Its honestly one of the reasons innovation has really slowed down in the AAA end of the spectrum. It's just hard to make a case for making the multiple rounds of revisions that real innovation requires when each round of revisions costs potentially hundreds of thousands of dollars.

Natsuume53 karma

I'm not sure I would call what is happening in indie games a "success" - what I see is a lot of people losing a lot of time and money in indie games, burning out, and leaving the industry after a couple years. Most of them much, much poorer than they started. Sure - there are successes, but for every Flappy Bird, there are 1000 games that barely made $100. (that is not hyperbole, that's real numbers)... That's not really sustainable.

The people who are really getting hit are the small-to-mid-range devs. People in 20-40 person studios, doing small titles that require real budgets to make, but don't have the big VC funding or big owning studio to eat the costs of losses if the games fail. These studios are dying very quickly - I could tell you 10 great studios like this I know right now that probably won't see the end of 2016. And even the VC funded studios - they are losing a lot of money, and the VCs are already starting to pull out. In another 2-3 years, we're going to see a massive, terrible crash, and most smaller studios will close or get bought for pennies on the dollar... and become nothing more than brand names at larger publishers - who will likely shed most if not all of the original staff. As they do.

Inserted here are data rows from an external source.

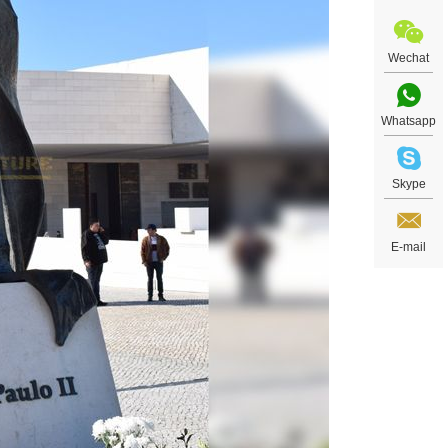
Wechat
Whatsapp
Skype
E-mail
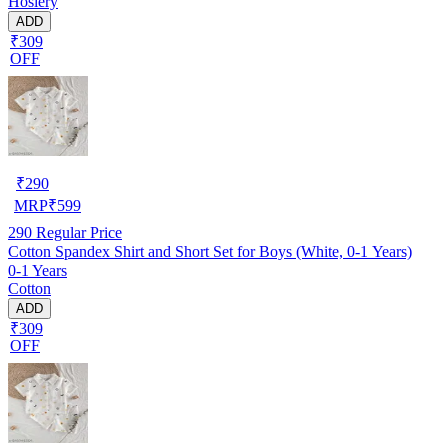
Hosiery
ADD
₹309
OFF
₹
290
MRP
₹
599
290
Regular Price
Cotton Spandex Shirt and Short Set for Boys (White, 0-1 Years)
0-1 Years
Cotton
ADD
₹309
OFF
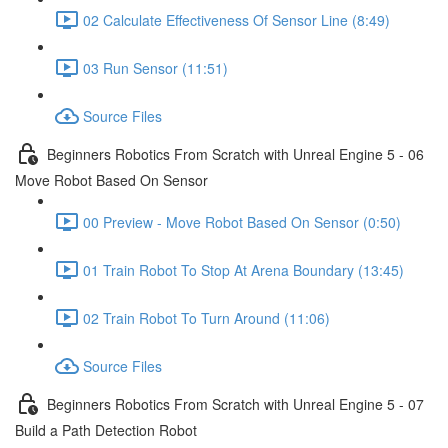
02 Calculate Effectiveness Of Sensor Line (8:49)
03 Run Sensor (11:51)
Source Files
Beginners Robotics From Scratch with Unreal Engine 5 - 06
Move Robot Based On Sensor
00 Preview - Move Robot Based On Sensor (0:50)
01 Train Robot To Stop At Arena Boundary (13:45)
02 Train Robot To Turn Around (11:06)
Source Files
Beginners Robotics From Scratch with Unreal Engine 5 - 07
Build a Path Detection Robot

What you will be left with is the hobbyists at one end, and the big studios at the other... and that's going to really destroy mid-range, high quality, innovative content.

Natsuume39 karma

I agree - and I think there are some wonderful things going on in games now - largely on the indie side of the spectrum. But like any part of the entertainment industry... content developers are really struggling. I think people see some successes - like Braid or World of Goo - and think "aha! the rise of the indie has come!" - and from some standpoint, yes - it certianly has. And those are great games, deserving of their success. But they mask a bigger story, which has been the slow destruction of the midsized independent development studio. If you are a animator, coder, or designer thats not interested in being a small indie entrepreneur, but don't want to be cog #2547 at the EA FPS Franchise Factory... you don't have a lot of options these days, and very little job security.

Natsuume25 karma

Best advice I can give: Go to a solid 4 year school, major in Comp Sci. Take every graphics and AI class they have, and make sure you understand your math really well. Even if you want to be a designer, I suggest this route. Programmers are the power-players in this industry - they are the ones who actually get shit done, and they hold all the cards. You want to have that power to just MAKE what you want to make - even if your end goal is designer or producer. Don't go to a special game dev program - it's unnecessary, and the better professors in programming are at the big 4 year schools.

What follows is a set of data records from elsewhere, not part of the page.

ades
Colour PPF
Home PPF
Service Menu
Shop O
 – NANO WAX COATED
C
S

Once you have your degree... you can do one of 2 things:

1) Go get a job as a coder. It's good experience, and you'll get paid to learn how to make games, which does not suck.

2) Make a game. Hell, you can start while you're in school. Pick up Unity and build some stuff. Nobody is stopping you. You don't even have to make a GOOD game - just make a few small games, and learn your craft. Sooner or later, you'll not suck. And then you're a game developer.